For the cyber attacker, scanning is a critical capability needed to mount sophisticated attacks.
The majority of this scanning takes place externally but it is also a vital component of lateral movement. Internet 2.0 has invented a capability to obscure a network from this scanning.
We call this new technology Internet 2.0 Obfuscation.
Traditionally, a hacker needs to know the IP or MAC address before they can conduct a cyber attack upon a device through a network. By obscuring the network from scanners, such as NMAP, we dislocate most hackers from their most critical capabilities.
How Hackers Attack
What is NMAP?
Network Mapper (NMAP), is a free, open-source tool for vulnerability scanning and network discovery. Network administrators use NMAP to identify what devices are running on their systems, discovering hosts that are available, and the services they offer. NMAP can be used to monitor single hosts as well as vast networks that encompass hundreds of thousands of devices and multitudes of subnets, finding open ports and detecting security risks.
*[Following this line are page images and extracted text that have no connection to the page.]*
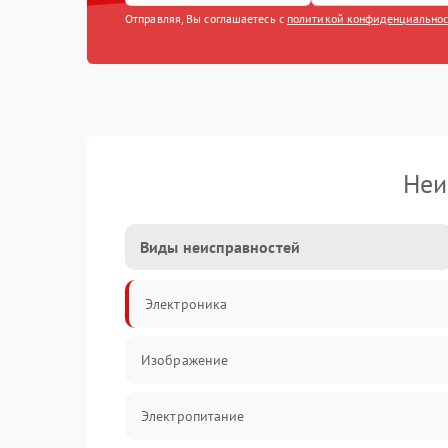
Отправляя, Вы соглашаетесь с
политикой конфиденциально
Неи
Виды неисправностей
Электроника
Изображение
Электропитание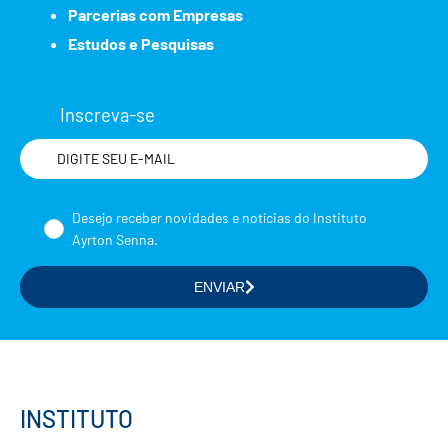
Parcerias com Empresas
Estudos e Pesquisas
Inscreva-se
Nome
Desejo receber novidades e notícias do Instituto
Ayrton Senna.
ENVIAR
Selecione a(s) área(s) de seu interesse
Formação de Educadores
Estudos e Pesquisas
Projetos Educacionais
INSTITUTO
Doações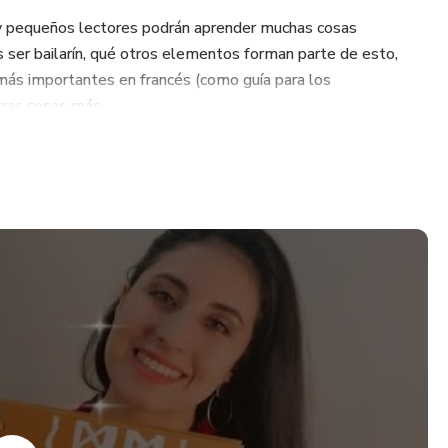
y pequeños lectores podrán aprender muchas cosas
s ser bailarín, qué otros elementos forman parte de esto,
más importantes en francés (como guía para los
tras cosas más.
ra poderlos imprimir y pintar, así que no solamente se
d fina del lector, pero también se trabaja la memoria y se
avanza con la historia.
ta inigualable aventura junto a Bugui, sueña, lee y nunca
te bendiga...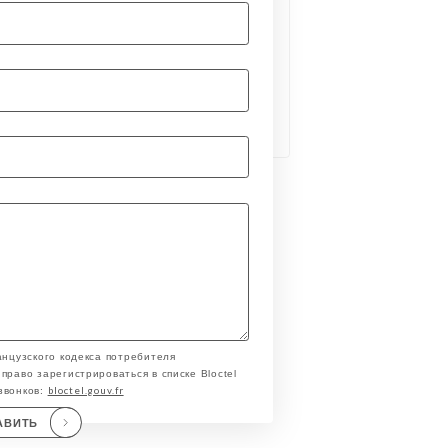
анцузского кодекса потребителя
право зарегистрироваться в списке Bloctel
bloctel.gouv.fr
звонков:
АВИТЬ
NMAP has evolved through numerous iterations over time, and is an extremely flexible tool. Though at its core, it remains a port-scan tool; gathering information by sending raw packets to system ports.
It operates by searching for responses and determining whether ports are open, closed or filtered in some way through systems such as firewalls. Other terms used for port scanning include port discovery or enumeration.
While port scanning is not illegal under U.S. federal law, NMAP's features are certainly useful to malicious hackers probing for vulnerabilities to exploit.